Dibalik perbedaan-perbedaan yang ada di muka bumi ini, Allah membuka kuasa tabir-Nya untuk kedamaian dan kemashlahatan bagi sesama. Melalui perbedaan, antara manusia satu dengan yang lain dapat saling membutuhkan, saling melengkapi dan saling tolong menolong untuk satu tujuan yang mulia yakni menggapai ridha Allah. Hanya dengan semangat meyakini perbedaan yang bisa membawa manusia menjadi makhluk yang berjuang mulia menjadi manusia yang kamil. Manusia yang sempurna yang dipercaya untuk mengatur bumi yang luas ini.
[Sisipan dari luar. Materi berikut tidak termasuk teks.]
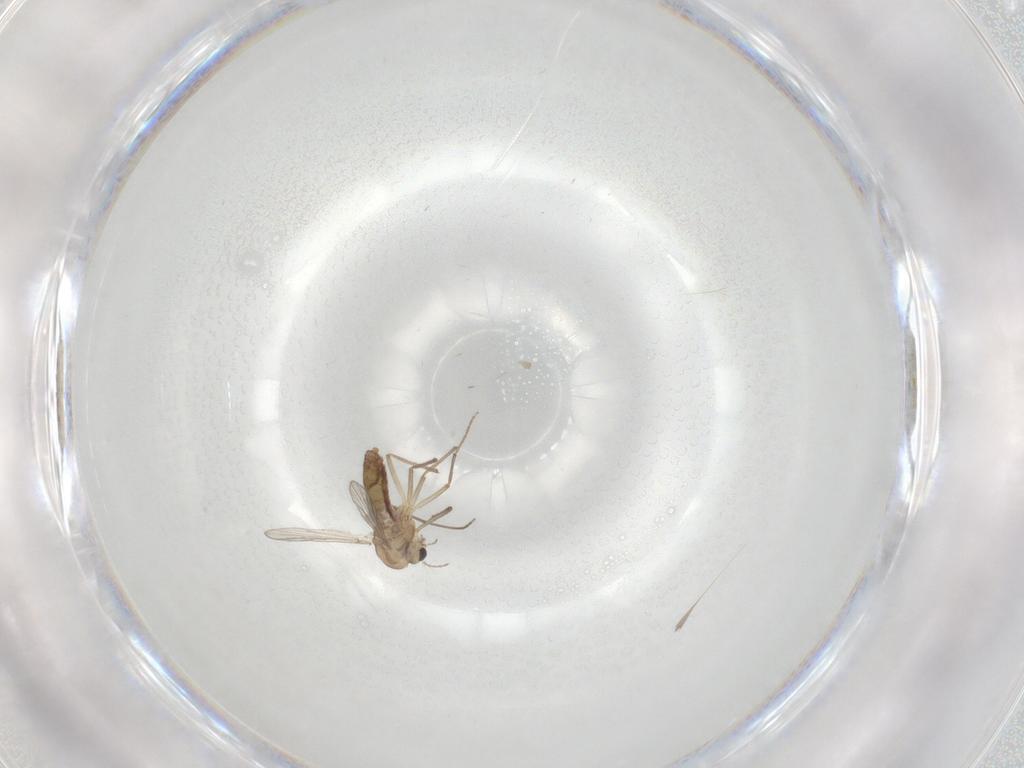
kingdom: Animalia
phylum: Arthropoda
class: Insecta
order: Diptera
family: Chironomidae
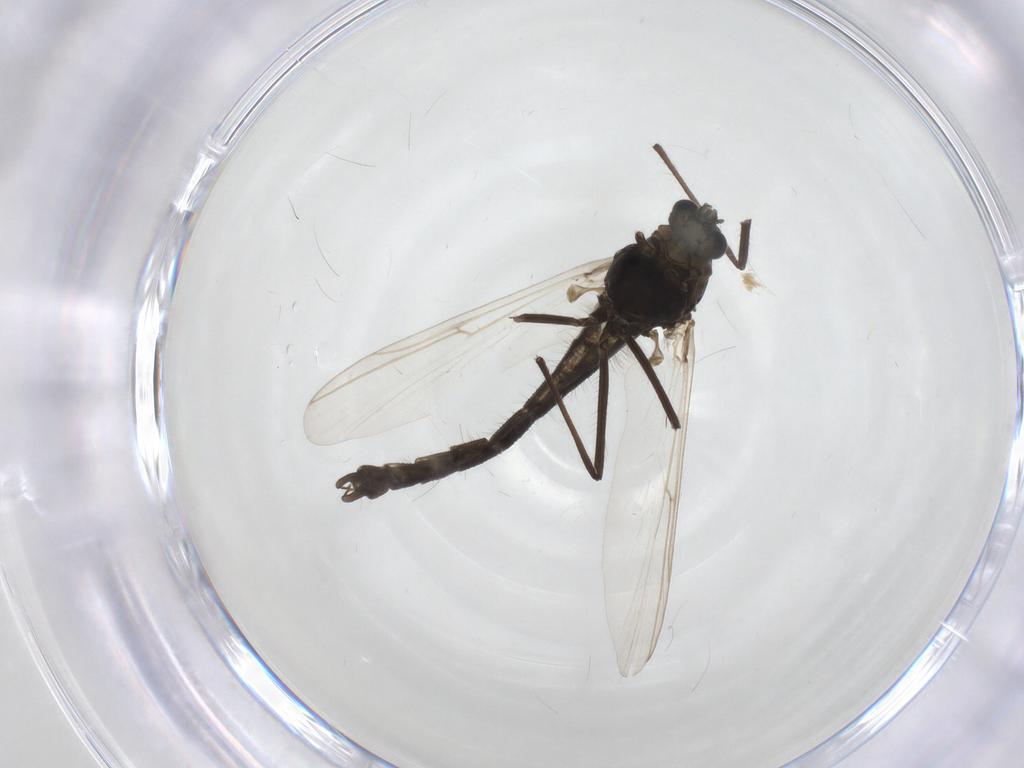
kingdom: Animalia
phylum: Arthropoda
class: Insecta
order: Diptera
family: Chironomidae
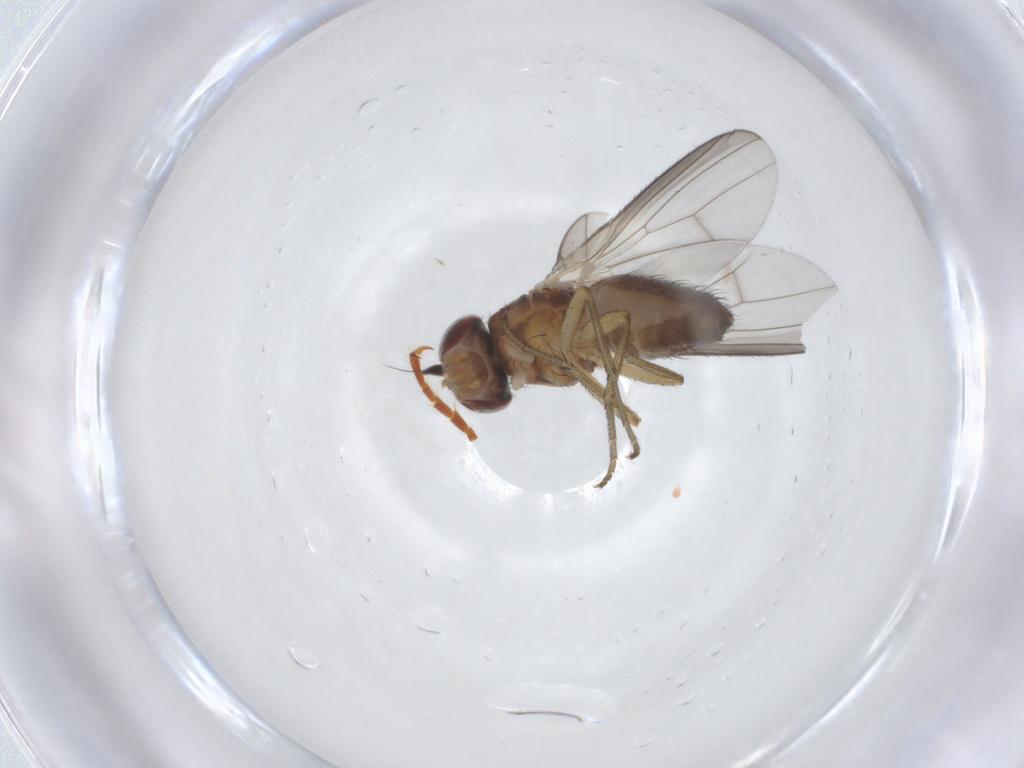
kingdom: Animalia
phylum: Arthropoda
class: Insecta
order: Diptera
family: Heleomyzidae
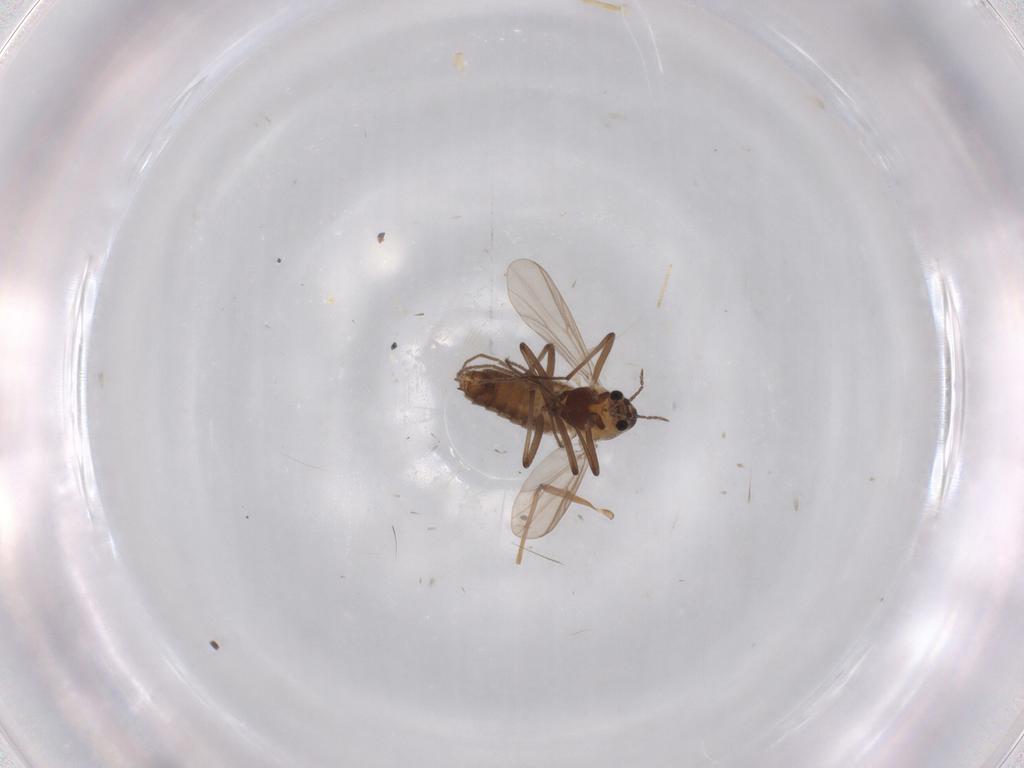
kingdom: Animalia
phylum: Arthropoda
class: Insecta
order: Diptera
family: Chironomidae
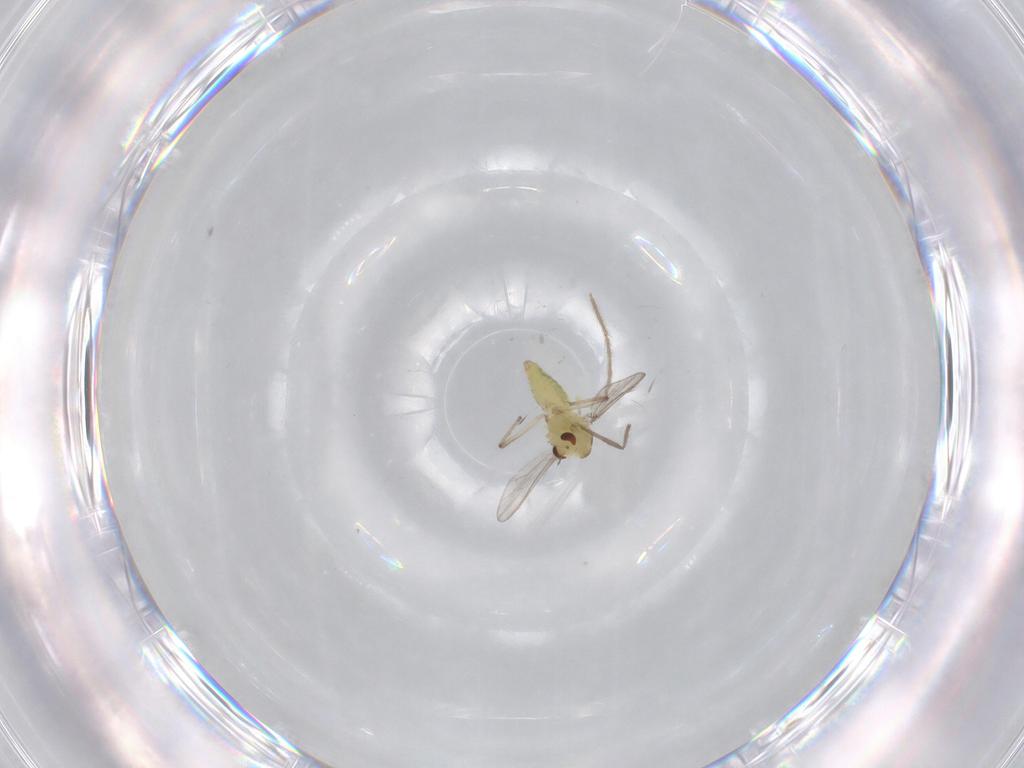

Kesadaran terhadap hidup dan kehidupan yang penuh dengan perbedaan ini, manusia akan menjadi pribadi yang kuat dan kokoh dalam menilai diri sendiri dan menghargai orang lain, menyadari bahwa manusia tidak ada yang sempurna kemudian tidak gampang merasa diri paling benar, baik dalam pemikiran maupun perbuatan. Selama ini umat banyak dikecohkan dalam pendirian yang keliru, menganggap bahwa apa yang dilakukan oleh orang lain salah dan dialah yang paling benar, maka konflik tidak urung terhindarkan dari ego semacam itu. Dalam al-Qur’an Surat ar-Rum: 22 Allah telah mengingatkan kepada umat manusia.
وَمِنْ آيَاتِهِ خَلْقُ السَّمَاوَاتِ وَالْأَرْضِ وَاخْتِلَافُ أَلْسِنَتِكُمْ وَأَلْوَانِكُمْ إِنَّ فِي ذَلِكَ لَآيَاتٍ لِلْعَالِمِين
“dan diantara tanda-tanda kebesaran-Nya adalah penciptaan langit dan bumi, perbedaan bahasamu dan warna kulitmu. Sungguh, pada yang demikian itu benar-benar terdapat tanda-tanda bagi orang yang mengetahui”.
Sebagai umat yang meyakini kebenaran teks suci Allah, manusia akan menyadari berdasarkan ayat di atas, bahwa Allah mengingatkan kepada umat manusia dan Islam khususnya, bahwa perbedaan itu merupakan tanda-tanda kekuasaanNya yang akan menjadikan manusia berpikir terhadap hikmah yang terkandung di dalamnya. Bagi Allah tidak ada yang mustahil dan tidak mungkin seandainya Allah menyatukan perbedaan-perbedaan yang telah tersebar di seluruh dunia. Tetapi Allah tidak menghendaki keseragaman, variasi dalam setiap gerak-gerik akan menjadi warna sebagai bentuk kekuasaanNya.